▶ **Exercise description**: Rewrite the lines from the start of the entries through the line that contains "family: Erebidae", inclusive, as a Markdown table with the columns Row and Line. Leave out any blank lines.

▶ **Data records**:
---+---
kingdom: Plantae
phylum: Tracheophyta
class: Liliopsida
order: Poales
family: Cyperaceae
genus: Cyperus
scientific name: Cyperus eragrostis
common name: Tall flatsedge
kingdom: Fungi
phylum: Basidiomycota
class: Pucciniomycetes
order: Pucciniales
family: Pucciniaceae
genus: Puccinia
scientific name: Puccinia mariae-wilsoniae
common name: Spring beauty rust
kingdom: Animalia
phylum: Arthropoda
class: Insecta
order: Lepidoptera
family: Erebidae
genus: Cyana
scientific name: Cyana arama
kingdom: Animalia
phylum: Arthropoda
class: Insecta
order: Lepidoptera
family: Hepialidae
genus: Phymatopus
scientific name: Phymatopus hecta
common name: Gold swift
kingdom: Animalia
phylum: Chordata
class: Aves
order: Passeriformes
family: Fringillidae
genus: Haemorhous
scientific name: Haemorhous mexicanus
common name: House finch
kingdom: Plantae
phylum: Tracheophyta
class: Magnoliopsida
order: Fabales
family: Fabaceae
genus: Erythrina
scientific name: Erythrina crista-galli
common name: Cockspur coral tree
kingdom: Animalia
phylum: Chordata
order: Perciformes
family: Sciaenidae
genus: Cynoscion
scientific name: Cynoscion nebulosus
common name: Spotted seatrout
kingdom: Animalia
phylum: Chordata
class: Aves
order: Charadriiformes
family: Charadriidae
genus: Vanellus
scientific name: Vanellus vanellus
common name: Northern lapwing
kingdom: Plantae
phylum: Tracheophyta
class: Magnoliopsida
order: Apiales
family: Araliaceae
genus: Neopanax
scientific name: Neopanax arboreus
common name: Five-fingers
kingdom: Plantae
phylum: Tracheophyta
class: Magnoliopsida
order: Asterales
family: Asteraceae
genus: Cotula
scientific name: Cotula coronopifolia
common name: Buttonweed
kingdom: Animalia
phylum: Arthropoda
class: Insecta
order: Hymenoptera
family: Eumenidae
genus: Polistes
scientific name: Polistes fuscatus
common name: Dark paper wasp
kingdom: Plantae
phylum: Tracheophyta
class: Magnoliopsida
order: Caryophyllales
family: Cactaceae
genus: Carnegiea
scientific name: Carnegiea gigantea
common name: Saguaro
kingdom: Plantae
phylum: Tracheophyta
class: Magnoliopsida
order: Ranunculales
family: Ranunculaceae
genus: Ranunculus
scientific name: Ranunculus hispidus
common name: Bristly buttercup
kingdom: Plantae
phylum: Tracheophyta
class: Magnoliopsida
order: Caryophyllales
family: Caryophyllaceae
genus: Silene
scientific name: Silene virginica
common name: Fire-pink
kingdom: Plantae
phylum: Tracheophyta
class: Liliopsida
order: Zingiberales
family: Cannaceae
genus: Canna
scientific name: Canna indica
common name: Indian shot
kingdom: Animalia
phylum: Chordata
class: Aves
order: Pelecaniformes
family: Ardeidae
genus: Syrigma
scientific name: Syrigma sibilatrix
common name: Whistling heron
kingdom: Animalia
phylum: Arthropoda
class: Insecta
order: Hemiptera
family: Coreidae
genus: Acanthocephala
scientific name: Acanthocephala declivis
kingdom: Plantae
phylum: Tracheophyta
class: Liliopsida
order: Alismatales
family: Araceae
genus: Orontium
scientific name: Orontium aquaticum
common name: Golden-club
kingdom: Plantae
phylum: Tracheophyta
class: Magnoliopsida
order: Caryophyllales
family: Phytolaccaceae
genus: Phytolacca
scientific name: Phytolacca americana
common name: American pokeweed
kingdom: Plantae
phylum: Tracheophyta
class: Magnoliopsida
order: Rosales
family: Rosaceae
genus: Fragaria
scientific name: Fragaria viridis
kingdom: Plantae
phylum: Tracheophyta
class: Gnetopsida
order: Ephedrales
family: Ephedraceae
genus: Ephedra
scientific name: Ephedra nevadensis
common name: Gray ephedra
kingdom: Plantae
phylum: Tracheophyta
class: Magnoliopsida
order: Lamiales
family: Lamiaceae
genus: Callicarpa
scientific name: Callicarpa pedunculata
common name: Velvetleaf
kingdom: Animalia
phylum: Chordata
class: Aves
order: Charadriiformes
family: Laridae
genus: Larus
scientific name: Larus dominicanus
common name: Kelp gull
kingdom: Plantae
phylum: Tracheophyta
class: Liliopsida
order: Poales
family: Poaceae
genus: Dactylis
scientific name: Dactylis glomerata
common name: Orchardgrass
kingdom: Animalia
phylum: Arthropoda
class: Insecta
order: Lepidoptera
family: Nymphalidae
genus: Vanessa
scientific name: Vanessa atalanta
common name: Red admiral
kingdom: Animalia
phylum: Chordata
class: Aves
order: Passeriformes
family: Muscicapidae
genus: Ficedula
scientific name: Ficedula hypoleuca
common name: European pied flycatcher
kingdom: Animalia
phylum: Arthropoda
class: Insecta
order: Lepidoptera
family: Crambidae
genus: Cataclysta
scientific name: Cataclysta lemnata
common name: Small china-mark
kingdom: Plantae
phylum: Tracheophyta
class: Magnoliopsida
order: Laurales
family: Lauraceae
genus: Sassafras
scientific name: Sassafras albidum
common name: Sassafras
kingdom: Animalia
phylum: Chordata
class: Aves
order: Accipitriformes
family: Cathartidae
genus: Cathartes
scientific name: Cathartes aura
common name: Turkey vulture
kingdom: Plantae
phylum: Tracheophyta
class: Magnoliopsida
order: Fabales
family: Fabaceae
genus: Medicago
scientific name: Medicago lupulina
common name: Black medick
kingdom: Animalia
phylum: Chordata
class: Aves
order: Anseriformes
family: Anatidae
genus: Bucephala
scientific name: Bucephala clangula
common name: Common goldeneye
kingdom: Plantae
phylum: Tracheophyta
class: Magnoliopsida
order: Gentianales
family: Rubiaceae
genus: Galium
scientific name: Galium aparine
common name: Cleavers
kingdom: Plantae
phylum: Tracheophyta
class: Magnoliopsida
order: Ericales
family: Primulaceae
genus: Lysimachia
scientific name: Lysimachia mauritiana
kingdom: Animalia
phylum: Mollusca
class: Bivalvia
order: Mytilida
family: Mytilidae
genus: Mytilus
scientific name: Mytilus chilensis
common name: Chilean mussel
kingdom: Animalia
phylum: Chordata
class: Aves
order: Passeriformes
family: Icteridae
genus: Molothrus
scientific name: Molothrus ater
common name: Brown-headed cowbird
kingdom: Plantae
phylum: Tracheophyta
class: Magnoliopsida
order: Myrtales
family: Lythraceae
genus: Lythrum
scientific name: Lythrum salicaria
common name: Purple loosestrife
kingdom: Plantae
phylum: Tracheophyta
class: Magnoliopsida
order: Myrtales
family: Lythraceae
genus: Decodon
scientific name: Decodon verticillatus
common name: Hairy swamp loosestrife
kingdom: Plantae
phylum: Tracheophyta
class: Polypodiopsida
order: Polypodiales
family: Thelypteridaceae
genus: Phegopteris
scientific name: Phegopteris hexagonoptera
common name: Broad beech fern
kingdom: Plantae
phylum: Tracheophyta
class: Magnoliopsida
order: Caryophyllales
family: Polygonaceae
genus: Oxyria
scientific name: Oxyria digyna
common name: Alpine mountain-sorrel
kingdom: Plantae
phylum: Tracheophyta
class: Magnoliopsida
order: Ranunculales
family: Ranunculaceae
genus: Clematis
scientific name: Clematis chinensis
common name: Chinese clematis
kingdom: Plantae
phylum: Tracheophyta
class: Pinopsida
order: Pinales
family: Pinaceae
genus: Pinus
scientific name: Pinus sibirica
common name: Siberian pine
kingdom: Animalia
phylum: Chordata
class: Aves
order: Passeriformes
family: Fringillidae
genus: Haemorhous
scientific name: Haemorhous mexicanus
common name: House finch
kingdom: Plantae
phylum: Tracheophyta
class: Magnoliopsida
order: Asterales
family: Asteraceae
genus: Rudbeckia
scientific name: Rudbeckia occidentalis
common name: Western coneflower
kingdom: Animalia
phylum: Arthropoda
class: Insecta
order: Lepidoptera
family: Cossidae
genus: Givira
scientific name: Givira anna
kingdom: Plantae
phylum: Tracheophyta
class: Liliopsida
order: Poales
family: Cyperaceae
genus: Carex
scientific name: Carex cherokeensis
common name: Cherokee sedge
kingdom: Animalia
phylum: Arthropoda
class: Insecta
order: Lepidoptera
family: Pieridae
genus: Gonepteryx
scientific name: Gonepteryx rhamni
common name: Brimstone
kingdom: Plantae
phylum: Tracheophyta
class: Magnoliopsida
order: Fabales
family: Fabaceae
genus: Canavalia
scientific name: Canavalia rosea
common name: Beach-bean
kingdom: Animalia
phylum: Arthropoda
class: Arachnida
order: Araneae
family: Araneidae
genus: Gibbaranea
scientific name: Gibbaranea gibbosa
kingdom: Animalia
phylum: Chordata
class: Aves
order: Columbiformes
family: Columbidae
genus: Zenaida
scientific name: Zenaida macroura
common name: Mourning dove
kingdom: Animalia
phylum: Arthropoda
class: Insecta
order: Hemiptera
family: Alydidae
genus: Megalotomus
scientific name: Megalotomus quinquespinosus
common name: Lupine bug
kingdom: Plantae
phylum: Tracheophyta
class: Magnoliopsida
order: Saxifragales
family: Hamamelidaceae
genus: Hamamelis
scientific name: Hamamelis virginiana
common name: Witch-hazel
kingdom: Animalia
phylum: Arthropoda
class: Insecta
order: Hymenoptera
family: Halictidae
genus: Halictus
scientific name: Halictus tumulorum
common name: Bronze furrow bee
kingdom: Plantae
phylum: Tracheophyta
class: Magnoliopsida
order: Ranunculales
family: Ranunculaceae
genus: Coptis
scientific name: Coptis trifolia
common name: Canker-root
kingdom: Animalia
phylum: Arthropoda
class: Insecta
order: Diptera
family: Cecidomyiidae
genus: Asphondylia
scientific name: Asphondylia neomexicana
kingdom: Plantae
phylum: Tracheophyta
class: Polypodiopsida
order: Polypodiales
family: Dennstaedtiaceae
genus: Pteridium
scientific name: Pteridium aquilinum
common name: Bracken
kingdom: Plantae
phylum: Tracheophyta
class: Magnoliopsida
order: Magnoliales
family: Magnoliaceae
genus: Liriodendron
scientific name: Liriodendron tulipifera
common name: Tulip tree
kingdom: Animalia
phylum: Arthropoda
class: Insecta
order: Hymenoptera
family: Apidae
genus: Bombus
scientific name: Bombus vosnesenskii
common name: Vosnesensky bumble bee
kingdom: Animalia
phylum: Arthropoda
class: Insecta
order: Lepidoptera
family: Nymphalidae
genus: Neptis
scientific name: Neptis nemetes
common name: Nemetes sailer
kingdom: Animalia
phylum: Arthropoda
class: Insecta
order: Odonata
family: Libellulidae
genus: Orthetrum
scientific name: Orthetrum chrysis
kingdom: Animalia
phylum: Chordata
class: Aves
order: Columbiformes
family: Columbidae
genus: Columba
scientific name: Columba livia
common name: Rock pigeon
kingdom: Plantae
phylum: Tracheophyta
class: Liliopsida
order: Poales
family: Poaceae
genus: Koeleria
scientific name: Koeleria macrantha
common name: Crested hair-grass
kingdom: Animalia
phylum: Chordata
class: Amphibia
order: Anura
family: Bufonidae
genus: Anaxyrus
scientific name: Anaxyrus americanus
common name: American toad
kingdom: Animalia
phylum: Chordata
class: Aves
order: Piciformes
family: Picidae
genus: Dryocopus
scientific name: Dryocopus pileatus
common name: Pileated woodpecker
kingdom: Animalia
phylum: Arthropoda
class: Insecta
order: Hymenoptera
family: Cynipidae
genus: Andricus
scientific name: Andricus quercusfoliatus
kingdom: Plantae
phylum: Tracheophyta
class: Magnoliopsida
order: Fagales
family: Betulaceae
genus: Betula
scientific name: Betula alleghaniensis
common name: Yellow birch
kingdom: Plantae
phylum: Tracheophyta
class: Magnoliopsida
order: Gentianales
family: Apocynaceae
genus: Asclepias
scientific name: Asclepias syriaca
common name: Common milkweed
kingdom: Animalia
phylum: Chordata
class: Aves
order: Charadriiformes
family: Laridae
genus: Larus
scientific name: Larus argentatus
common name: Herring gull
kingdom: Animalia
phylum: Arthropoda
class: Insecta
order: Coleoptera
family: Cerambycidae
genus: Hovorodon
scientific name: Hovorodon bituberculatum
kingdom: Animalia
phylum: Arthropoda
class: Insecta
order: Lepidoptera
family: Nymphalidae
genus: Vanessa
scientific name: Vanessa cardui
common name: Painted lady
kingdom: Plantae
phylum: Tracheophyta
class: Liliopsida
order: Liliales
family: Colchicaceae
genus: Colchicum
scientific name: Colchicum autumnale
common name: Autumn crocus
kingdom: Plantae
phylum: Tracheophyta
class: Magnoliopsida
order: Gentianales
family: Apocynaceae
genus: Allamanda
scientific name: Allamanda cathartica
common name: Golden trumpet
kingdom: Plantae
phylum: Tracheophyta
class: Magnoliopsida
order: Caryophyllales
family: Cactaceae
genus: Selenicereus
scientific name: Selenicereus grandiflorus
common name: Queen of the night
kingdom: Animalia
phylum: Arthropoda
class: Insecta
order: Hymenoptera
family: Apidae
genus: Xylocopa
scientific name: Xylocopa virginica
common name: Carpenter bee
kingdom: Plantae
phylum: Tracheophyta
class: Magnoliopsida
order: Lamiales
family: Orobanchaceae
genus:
---+---
▶ **Solution to this problem**:
| Row | Line |
|---|---|
| 1 | kingdom: Plantae |
| 2 | phylum: Tracheophyta |
| 3 | class: Liliopsida |
| 4 | order: Poales |
| 5 | family: Cyperaceae |
| 6 | genus: Cyperus |
| 7 | scientific name: Cyperus eragrostis |
| 8 | common name: Tall flatsedge |
| 9 | kingdom: Fungi |
| 10 | phylum: Basidiomycota |
| 11 | class: Pucciniomycetes |
| 12 | order: Pucciniales |
| 13 | family: Pucciniaceae |
| 14 | genus: Puccinia |
| 15 | scientific name: Puccinia mariae-wilsoniae |
| 16 | common name: Spring beauty rust |
| 17 | kingdom: Animalia |
| 18 | phylum: Arthropoda |
| 19 | class: Insecta |
| 20 | order: Lepidoptera |
| 21 | family: Erebidae |